MOODY'S: MORE CALIF. CITIES AT RISK OF BANKRUPTCY


SACRAMENTO, Calif. (AP) -- One of the nation's top credit rating agencies said Friday that it expects more municipal bankruptcies and defaults in California, the nation's largest issuer of municipal bonds.

Moody's Investors Service said in a report that the growing fiscal distress in many California cities was putting bondholders at risk.

The service announced that it will undertake a wide-ranging review of municipal finances in the nation's most populous state because of what it sees as a growing threat of insolvency.

The report has both investors and government leaders worried.

Three California cities - Stockton, San Bernardino and Mammoth Lakes - have filed for bankruptcy so far this year. They are not likely to be the last, Moody's said.

Moody's reports that some cities are turning bankruptcy as a new strategy to take on budget deficits and avoid obligations to bondholders, an emerging dynamic that could have ripple effects throughout the investment community.

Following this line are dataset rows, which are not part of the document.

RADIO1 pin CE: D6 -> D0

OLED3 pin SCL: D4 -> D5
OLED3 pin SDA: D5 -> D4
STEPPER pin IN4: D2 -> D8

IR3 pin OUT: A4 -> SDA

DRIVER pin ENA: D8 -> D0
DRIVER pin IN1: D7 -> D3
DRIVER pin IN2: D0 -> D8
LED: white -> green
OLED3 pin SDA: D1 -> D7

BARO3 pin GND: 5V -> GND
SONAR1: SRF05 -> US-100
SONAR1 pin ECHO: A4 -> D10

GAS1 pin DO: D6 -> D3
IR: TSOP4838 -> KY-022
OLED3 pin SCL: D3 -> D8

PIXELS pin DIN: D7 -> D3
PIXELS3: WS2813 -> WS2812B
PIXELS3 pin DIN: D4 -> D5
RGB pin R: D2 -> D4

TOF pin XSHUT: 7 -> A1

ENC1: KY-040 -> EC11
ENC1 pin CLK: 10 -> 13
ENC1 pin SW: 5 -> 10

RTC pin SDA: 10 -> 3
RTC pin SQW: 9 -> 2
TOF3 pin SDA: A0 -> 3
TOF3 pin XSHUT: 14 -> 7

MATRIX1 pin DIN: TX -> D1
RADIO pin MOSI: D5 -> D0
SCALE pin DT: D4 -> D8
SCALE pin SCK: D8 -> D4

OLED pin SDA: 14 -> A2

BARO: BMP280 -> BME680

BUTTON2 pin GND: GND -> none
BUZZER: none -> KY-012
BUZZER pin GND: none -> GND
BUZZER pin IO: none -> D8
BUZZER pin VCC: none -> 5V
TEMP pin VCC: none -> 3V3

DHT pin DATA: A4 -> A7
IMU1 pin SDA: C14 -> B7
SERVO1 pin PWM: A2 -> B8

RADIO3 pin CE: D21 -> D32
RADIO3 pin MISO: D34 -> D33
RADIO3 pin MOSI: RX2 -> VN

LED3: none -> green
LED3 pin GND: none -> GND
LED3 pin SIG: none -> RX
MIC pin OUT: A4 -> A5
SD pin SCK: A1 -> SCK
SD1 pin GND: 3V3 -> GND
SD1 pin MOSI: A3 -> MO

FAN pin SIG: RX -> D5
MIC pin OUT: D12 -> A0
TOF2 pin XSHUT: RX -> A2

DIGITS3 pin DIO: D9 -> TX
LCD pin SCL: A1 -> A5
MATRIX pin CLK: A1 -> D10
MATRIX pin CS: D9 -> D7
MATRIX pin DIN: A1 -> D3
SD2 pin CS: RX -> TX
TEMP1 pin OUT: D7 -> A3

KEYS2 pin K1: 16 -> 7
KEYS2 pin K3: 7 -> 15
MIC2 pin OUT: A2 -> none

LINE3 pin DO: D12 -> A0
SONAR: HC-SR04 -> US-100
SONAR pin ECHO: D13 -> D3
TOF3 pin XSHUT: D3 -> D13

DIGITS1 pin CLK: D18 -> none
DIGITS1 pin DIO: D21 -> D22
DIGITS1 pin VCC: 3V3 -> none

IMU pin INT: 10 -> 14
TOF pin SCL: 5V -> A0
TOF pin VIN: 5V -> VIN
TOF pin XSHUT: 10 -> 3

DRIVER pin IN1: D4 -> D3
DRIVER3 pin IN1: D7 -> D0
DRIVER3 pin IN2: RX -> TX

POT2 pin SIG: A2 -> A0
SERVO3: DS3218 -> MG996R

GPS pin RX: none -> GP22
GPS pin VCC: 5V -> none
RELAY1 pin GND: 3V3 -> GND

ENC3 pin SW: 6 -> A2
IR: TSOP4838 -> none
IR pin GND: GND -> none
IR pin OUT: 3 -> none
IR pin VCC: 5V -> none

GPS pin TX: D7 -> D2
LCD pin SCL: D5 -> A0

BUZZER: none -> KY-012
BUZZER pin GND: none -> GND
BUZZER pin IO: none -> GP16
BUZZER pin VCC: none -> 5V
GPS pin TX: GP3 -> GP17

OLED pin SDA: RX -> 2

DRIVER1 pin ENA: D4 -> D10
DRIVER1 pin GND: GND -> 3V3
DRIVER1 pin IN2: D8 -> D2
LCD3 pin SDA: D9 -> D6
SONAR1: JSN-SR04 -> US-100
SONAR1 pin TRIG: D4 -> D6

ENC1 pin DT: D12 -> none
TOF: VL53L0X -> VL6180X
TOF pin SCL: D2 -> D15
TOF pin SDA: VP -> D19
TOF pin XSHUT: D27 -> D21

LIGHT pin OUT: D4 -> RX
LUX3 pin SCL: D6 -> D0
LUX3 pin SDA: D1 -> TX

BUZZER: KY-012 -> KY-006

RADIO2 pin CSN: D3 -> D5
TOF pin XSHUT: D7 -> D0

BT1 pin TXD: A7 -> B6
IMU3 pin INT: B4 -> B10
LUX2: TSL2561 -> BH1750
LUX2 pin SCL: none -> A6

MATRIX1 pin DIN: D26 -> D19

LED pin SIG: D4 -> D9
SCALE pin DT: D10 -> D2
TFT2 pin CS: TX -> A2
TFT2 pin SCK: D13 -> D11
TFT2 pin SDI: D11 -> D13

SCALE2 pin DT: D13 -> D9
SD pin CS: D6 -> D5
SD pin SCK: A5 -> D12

The municipal bond market has long been characterized by low default rates and relatively stable finances, Moody's said, but that outlook is beginning to change as bankruptcy becomes a tool for cash-strapped cities.

As a result, the agency will reassess the financial position of all cities in California, which issues about 20 percent of the municipal bond volume nationwide, "to reflect the new fiscal realities and the governmental practices."